I feel sorry for you that you feel that your wasted time.


----------



## robnitro (Aug 3, 2016)

Yeah, only difference is that in gas cars the map sensor can read vacuum.

Kudos to your preventative maintenance of cleaning it. Mine was so caked with soot at 105k when I got the x5, I was amazed that it still worked!


----------



## alacey (Mar 14, 2018)

Cleaned out the MAP sensor this morning. Man was it filthy. The oil on my fingers was from the sensor. Sprayed the inside with electrical cleaner and a bunch of black gunk came out. Took about 5 minutes tops. Uses a #30 torx head. 

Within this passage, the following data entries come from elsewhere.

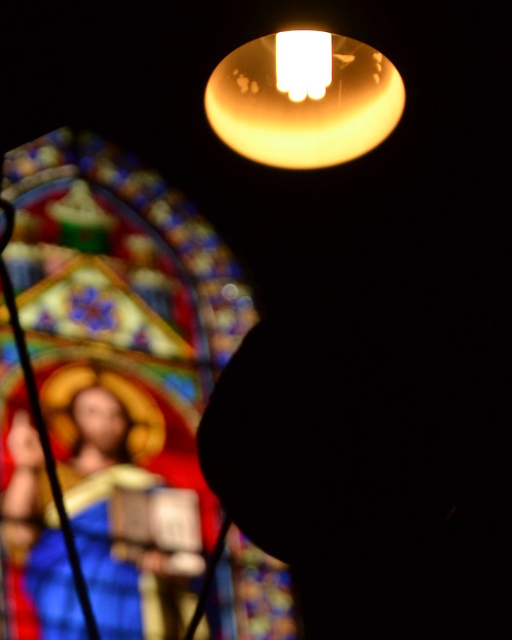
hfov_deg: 4.9
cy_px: 803
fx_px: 5969
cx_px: 157
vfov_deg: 6.1
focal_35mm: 315
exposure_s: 1/200
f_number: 5.3
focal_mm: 80
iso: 400
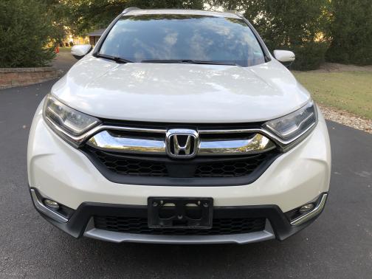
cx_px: 186
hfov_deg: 63.4
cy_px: 140
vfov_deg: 49.7
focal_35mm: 28
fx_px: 301
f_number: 1.8
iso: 25
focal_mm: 3.99
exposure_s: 1/120
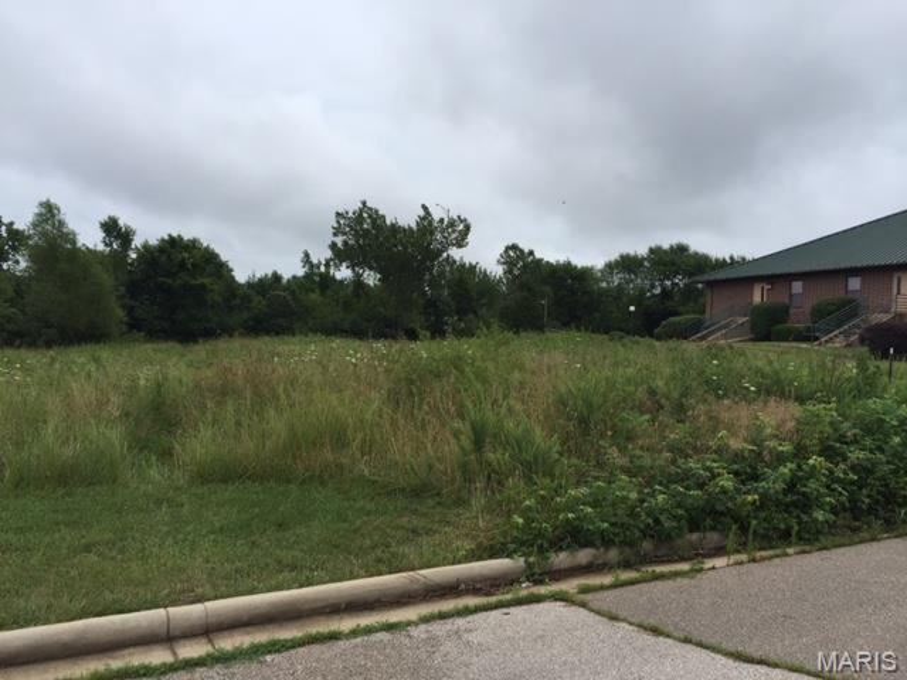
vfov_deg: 48.2
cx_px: 454
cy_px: 340
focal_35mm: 29
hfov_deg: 61.7
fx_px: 760
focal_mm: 4.15
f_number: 2.2
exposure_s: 1/1799
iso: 32
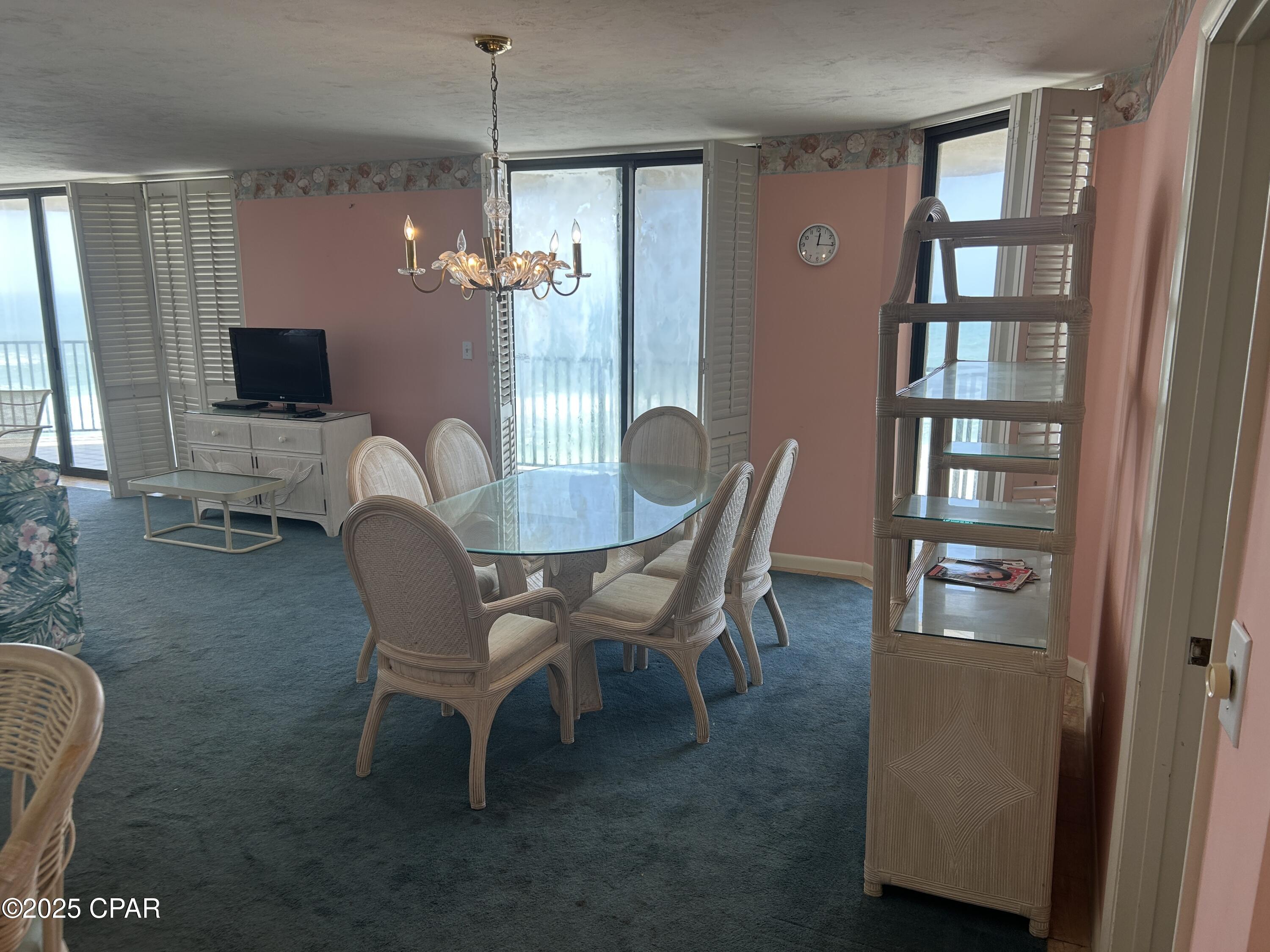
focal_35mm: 26
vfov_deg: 53.1
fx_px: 954
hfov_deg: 67.3
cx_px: 635
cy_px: 476
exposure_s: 1/224
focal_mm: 5.7
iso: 40
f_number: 1.5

I took it down the road and the acceleration shudder I had when pressing the throttle 25-35% at around 1,700 rpm at highway speeds was gone. This has been annoying me for a while now. Made multiple attempts to recreate the shudder (which could easily be replicated before) to no avail. In hindsight I should have known to look at this sensor sooner for this issue since it only did it at certain loads(pressures) and this sensor is responsible for giving the ECM load information.


----------



## alacey (Mar 14, 2018)

First full tank after cleaning the MAP sensor. Computer said 49.5 mpg. Hand calculated was 48.2 mpg. Used Eco-pro with the coasting feature and start/stop turned off. Previous best in the same driving conditions was 46.6 mpg hand calculated.

I can't contribute all of this to the MAP sensor versus my past several fill ups since last December. Based on the increase I have seen in my truck versus the past several tanks, I believe this is also the first full tank of summer diesel as well. Refineries go down around March here for maintenance and change over to summer blends so it takes a while to finally get distributed to all the stations. They change over to winter blends around October.


----------



## Markbat49 (Mar 11, 2021)

I can't find my map sensor, anyone got a d diagram as to where it is. Thanks


----------